## Data records
(begin)
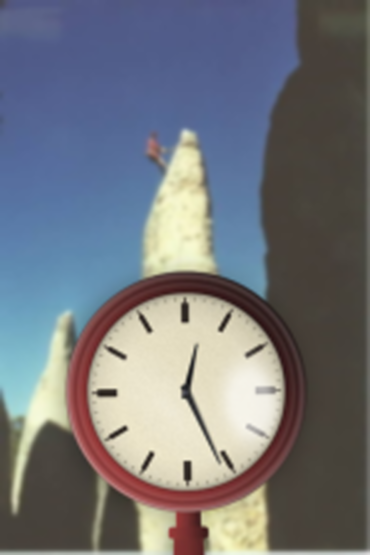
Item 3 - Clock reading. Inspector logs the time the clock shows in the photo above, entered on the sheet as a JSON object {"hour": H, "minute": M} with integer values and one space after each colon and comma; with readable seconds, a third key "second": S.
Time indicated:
{"hour": 12, "minute": 26}
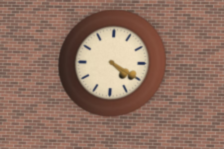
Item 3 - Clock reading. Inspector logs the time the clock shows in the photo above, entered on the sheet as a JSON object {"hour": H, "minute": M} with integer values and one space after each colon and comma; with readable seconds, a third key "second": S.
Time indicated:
{"hour": 4, "minute": 20}
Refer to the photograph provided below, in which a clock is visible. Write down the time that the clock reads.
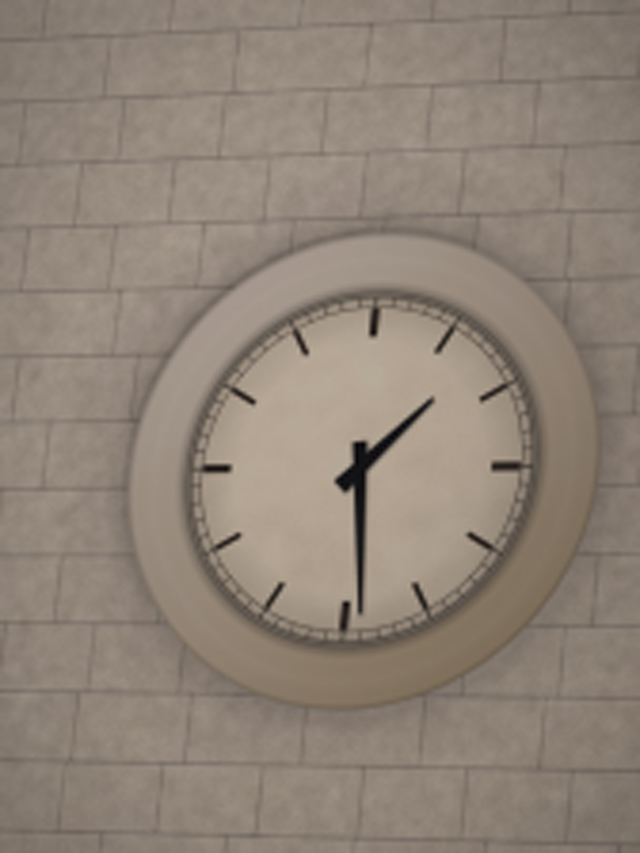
1:29
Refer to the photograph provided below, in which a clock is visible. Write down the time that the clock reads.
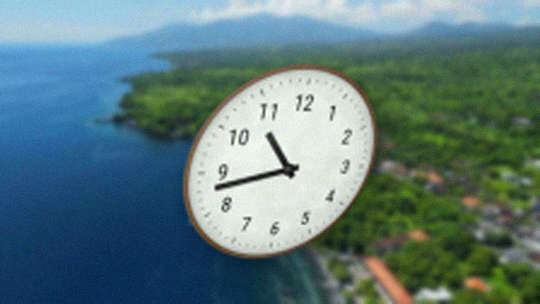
10:43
(end)
## Exercise brief
Rewrite all of the records above, substituting "Auditor" for each "Inspector" and leaving everything else unchanged. Leave the pictures out of the answer.

## Result of the exercise
Item 3 - Clock reading. Auditor logs the time the clock shows in the photo above, entered on the sheet as a JSON object {"hour": H, "minute": M} with integer values and one space after each colon and comma; with readable seconds, a third key "second": S.
Time indicated:
{"hour": 12, "minute": 26}
Item 3 - Clock reading. Auditor logs the time the clock shows in the photo above, entered on the sheet as a JSON object {"hour": H, "minute": M} with integer values and one space after each colon and comma; with readable seconds, a third key "second": S.
Time indicated:
{"hour": 4, "minute": 20}
Refer to the photograph provided below, in which a clock is visible. Write down the time that the clock reads.
1:29
Refer to the photograph provided below, in which a clock is visible. Write down the time that the clock reads.
10:43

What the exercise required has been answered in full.